Importantly, Fitzgerald points out that liberated from manual bookkeeping and transaction work, accountancy firms that use Xero can obtain real-time access to financial data from their business clients, which puts them in a better position to offer analysis and business advice. According to Xero's recent Hong Kong Accounting Industry Report, while accounting practices with tech-enabled accountants generate about 20 per cent more revenue than the industry average, at the same time, however, the hours charged to their clients is also significantly reduced. “Xero offers real-time visibility of a company’s financial position and performance in a secure, simple and seamless manner,” explains Fitzgerald who after two-and-a-half years with Xero in Australia, was posted to Singapore in 2015 as Asian regional sales director, — and within six months was promoted to regional director.

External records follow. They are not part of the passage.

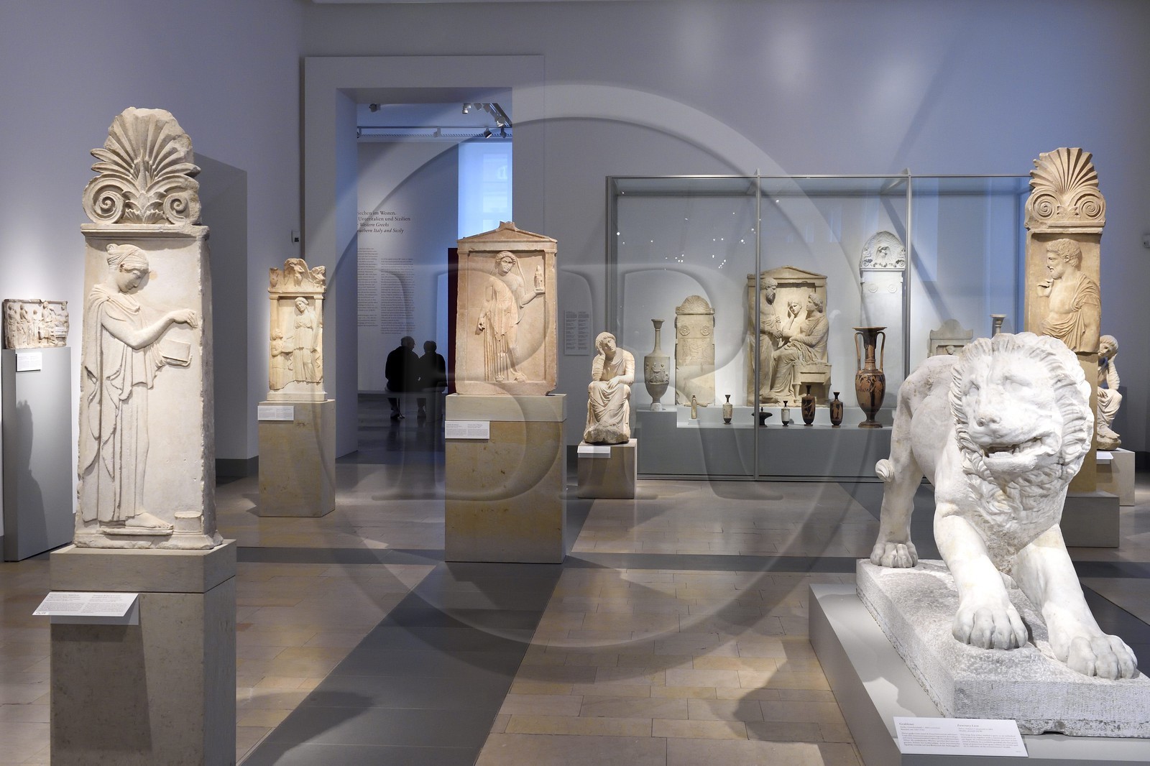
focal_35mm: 34
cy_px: 383
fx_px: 1086
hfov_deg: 55.8
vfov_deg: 38.9
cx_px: 575
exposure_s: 1/60
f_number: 10
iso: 3200
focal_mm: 34
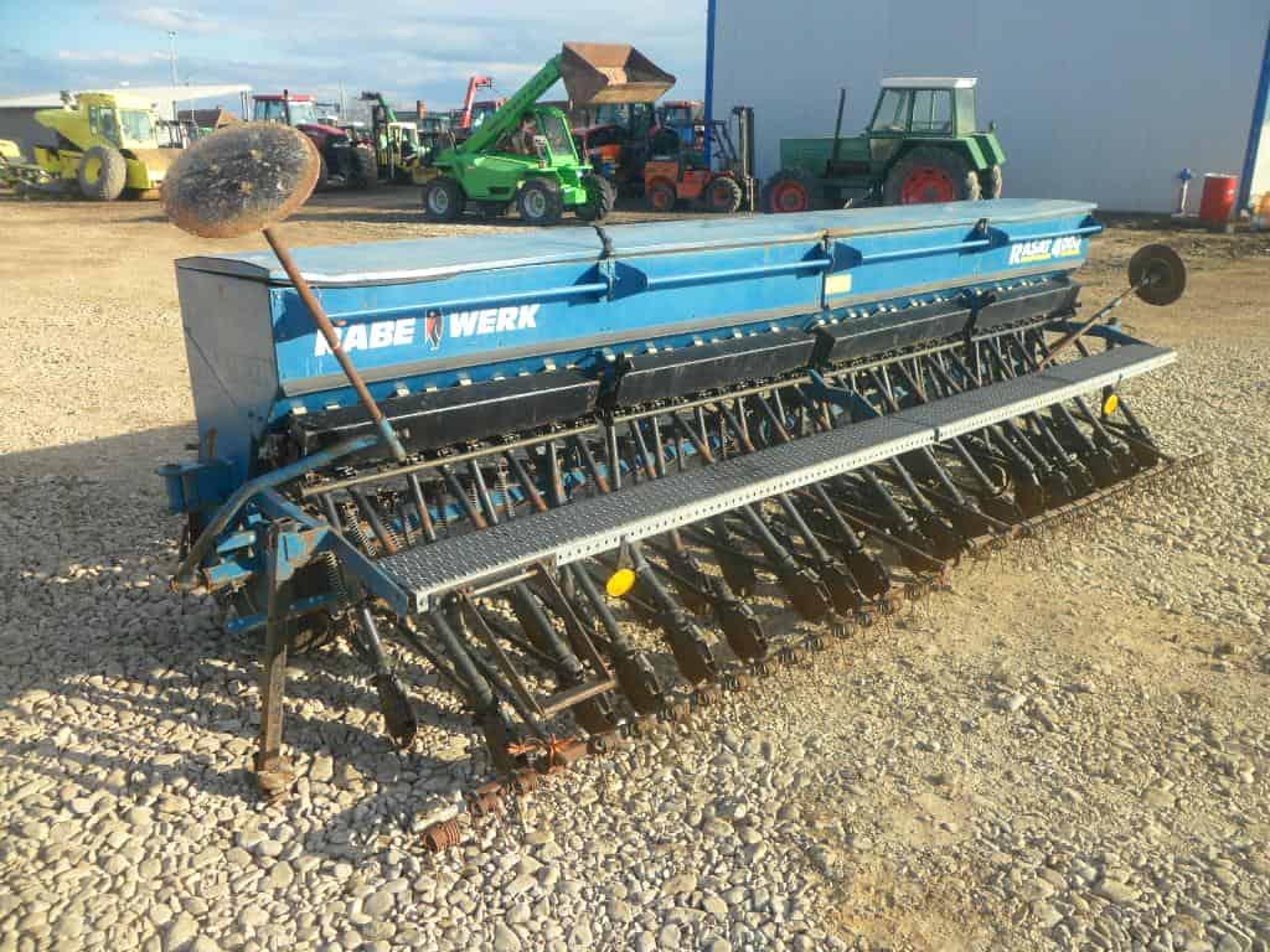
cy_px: 476
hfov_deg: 65.3
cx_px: 635
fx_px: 991
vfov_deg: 51.4
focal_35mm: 27
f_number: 3.5
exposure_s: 1/500
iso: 80
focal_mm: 4.9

Originally from Dublin in Ireland, not only did Fitzgerald need to adapt to a new and demanding management role, he also needed to adapt to a vastly different market than he was previously used to. “Suddenly I went from being the territory sales manager for Victoria and Tasmania to heading a team consisting of marketing, sales operations and accounting partnership professionals,” notes Fitzgerald. Furthermore, Asia's different business cultures, working styles and regulatory differences also presented new challenges. “There is an endless amount of learning to experience, which involves figuring out how to approach clients and prospective client's and working with them to solve their business needs,” says Fitzgerald who adds that he finds the challenge immensely satisfying. “My work appeals to my innate curiosity about the mechanics of business and people that work in different areas of business,” says Fitzgerald, a qualified accountant whose passion for the industry was sparked growing up watching his mother, a bookkeeper and his grandfather, a respected treasurer of a credit union — an Irish institution which enables members to have control over their own finances.
With the Singapore and Hong Kong Xero employee headcount expanding at a rapid pace, staff, especially those recruited from ridged management style organisations, often find they need to adapt to the company's flat hierarchical culture. They also need to adjust to Fitzgerald's open and accessible management style, which he bases on the free-flow of dialogue and feedback. He also believes in working effectively and efficiently instead of putting in long hours at the office. According to Fitzgerald, it usually takes employees between six and nine months to become accustom to the Xero workplace culture. In particular, it takes a period of time before employees work out what happens after providing their feedback. “I explain that feedback can help to save me from making mistakes,” says Fitzgerald. “Some find it a bit weird, but not everyone has worked with an Irish fella before,” he adds.